Découvert en France sur le tard, à la fin des années soixante-dix, Yasujiro Ozu a été l’objet d’une incompréhension. Défini par l’historien du cinéma Donald Richie comme « le plus japonais des cinéastes », l’attachement au quotidien ou le fameux plan-tatami (caméra à hauteur du sol) sont présentés comme des éléments corrélés à la philosophie et la religion de son propre pays. Le cinéaste deviendrait un ascète de l’image dont le choix de ne pas emphatiser des séquences dramatiques rattacherait son cinéma à des concepts zen. Dans son livre de référence, le critique Shigehiko Hasumi contredit son confrère américain en présentant Ozu, non sans malice, comme « le moins japonais des cinéastes ». Il dévoile une tout autre lecture sur son travail, faisant remarquer que l’image ne s’imprègne jamais du lyrisme de la rhétorique traditionnellement japonaise.

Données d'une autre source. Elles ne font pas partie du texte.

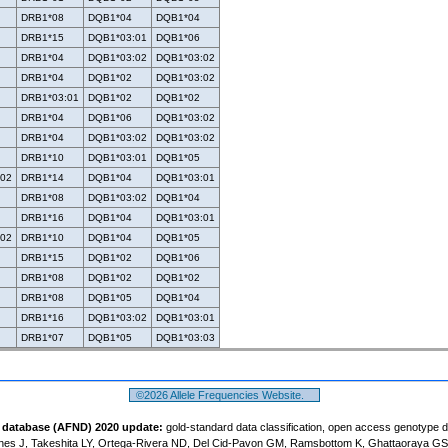
DRB1*08
DQB1*04
DQB1*04
DRB1*15
DQB1*03:01
DQB1*06
DRB1*04
DQB1*03:02
DQB1*03:02
DRB1*04
DQB1*02
DQB1*03:02
DRB1*03:01
DQB1*02
DQB1*02
DRB1*04
DQB1*06
DQB1*03:02
DRB1*04
DQB1*03:02
DQB1*03:02
DRB1*10
DQB1*03:01
DQB1*05
:02
DRB1*14
DQB1*04
DQB1*03:01
DRB1*08
DQB1*03:02
DQB1*04
DRB1*16
DQB1*04
DQB1*03:01
:02
DRB1*10
DQB1*04
DQB1*05
DRB1*15
DQB1*02
DQB1*06
DRB1*08
DQB1*02
DQB1*02
DRB1*08
DQB1*05
DQB1*04
DRB1*16
DQB1*03:02
DQB1*03:01
DRB1*07
DQB1*05
DQB1*03:03
©2026 Allele Frequencies Website.
t database (AFND) 2020 update:
gold-standard data classification, open access genotype 
es J, Takeshita LY, Ortega-Rivera ND, Del Cid-Pavon GM, Ramsbottom K, Ghattaoraya GS, 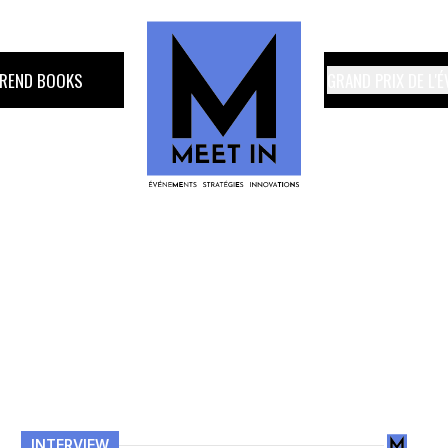
TREND BOOKS
GRAND PRIX DE L'
INTERVIEW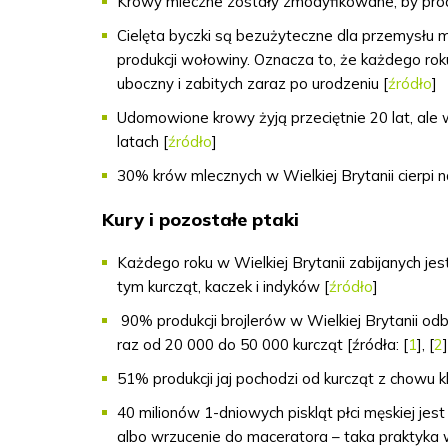
Krowy mleczne zostały zmodyfikowane, by produ
Cielęta byczki są bezużyteczne dla przemysłu m
produkcji wołowiny.
Oznacza to, że każdego roku
uboczny i zabitych zaraz po urodzeniu [
źródło
]
Udomowione krowy żyją przeciętnie 20 lat, ale
latach [
źródło
]
30% krów mlecznych w Wielkiej Brytanii cierpi na
Kury i pozostałe ptaki
Każdego roku w Wielkiej Brytanii zabijanych j
tym kurcząt, kaczek i indyków [
źródło
]
90% produkcji brojlerów w Wielkiej Brytanii od
raz od 20 000 do 50 000 kurcząt [źródła: [
1
], [
2
]
51% produkcji jaj pochodzi od kurcząt z chowu 
40 milionów 1-dniowych piskląt płci męskiej jes
albo wrzucenie do maceratora – taka praktyka 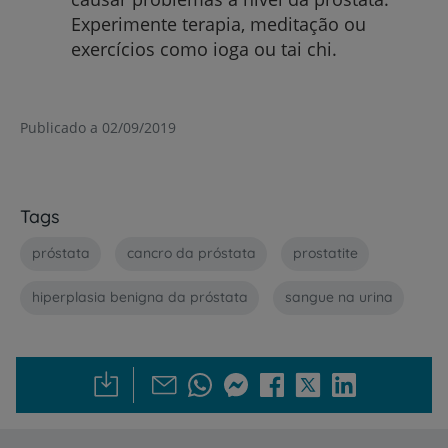
Experimente terapia, meditação ou
exercícios como ioga ou tai chi.
Publicado a 02/09/2019
Tags
próstata
cancro da próstata
prostatite
hiperplasia benigna da próstata
sangue na urina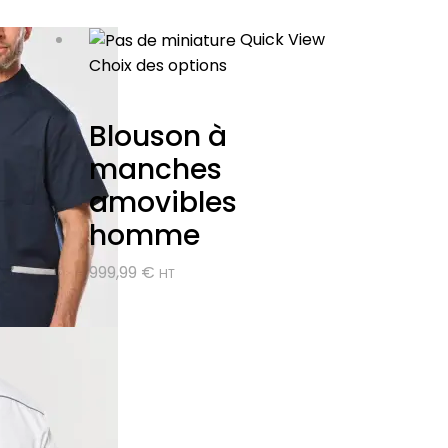
Quick View
Choix des options
Blouson à
manches
amovibles
homme
999,99
€
HT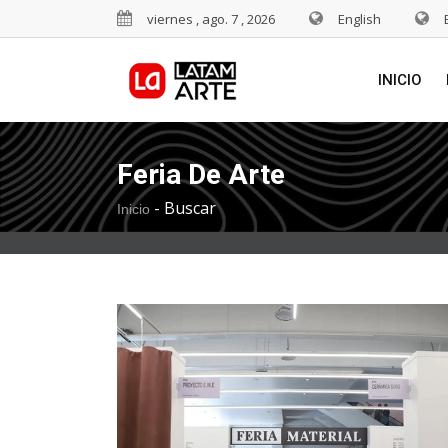
viernes , ago. 7 , 2026
English
INICIO
Feria De Arte
-
Buscar
Inicio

Cette fausse banalité de la mise en forme refuse d’obéir à un principe statique et adhère à la sensibilité cinématographique de notre regard. Ozu fera graver sur sa tombe l’idéogramme mu (le « vide »), choix inspiré par le concept bouddhiste de l’impermanence. Hasumi observe cependant que le néant ozuien n’est pas un concept religieux ou métaphysique, mais une image architecturale gravée à l’intérieur de la pellicule. « Un film est fait des impressions qui nous restent après » écrit Ozu alors qu’il vient de perdre sa mère pendant la préparation de son dernier film. Sa prédilection pour les plans d’objets du quotidien (vase, linge suspendu, service à thé) sont les signes d’un monde qui préexiste aux personnages et qui leur survivra. Ces natures mortes révèlent à la fois les considérations existentielles d’Ozu et les outils de sa réécriture personnelle des propriétés du cinéma.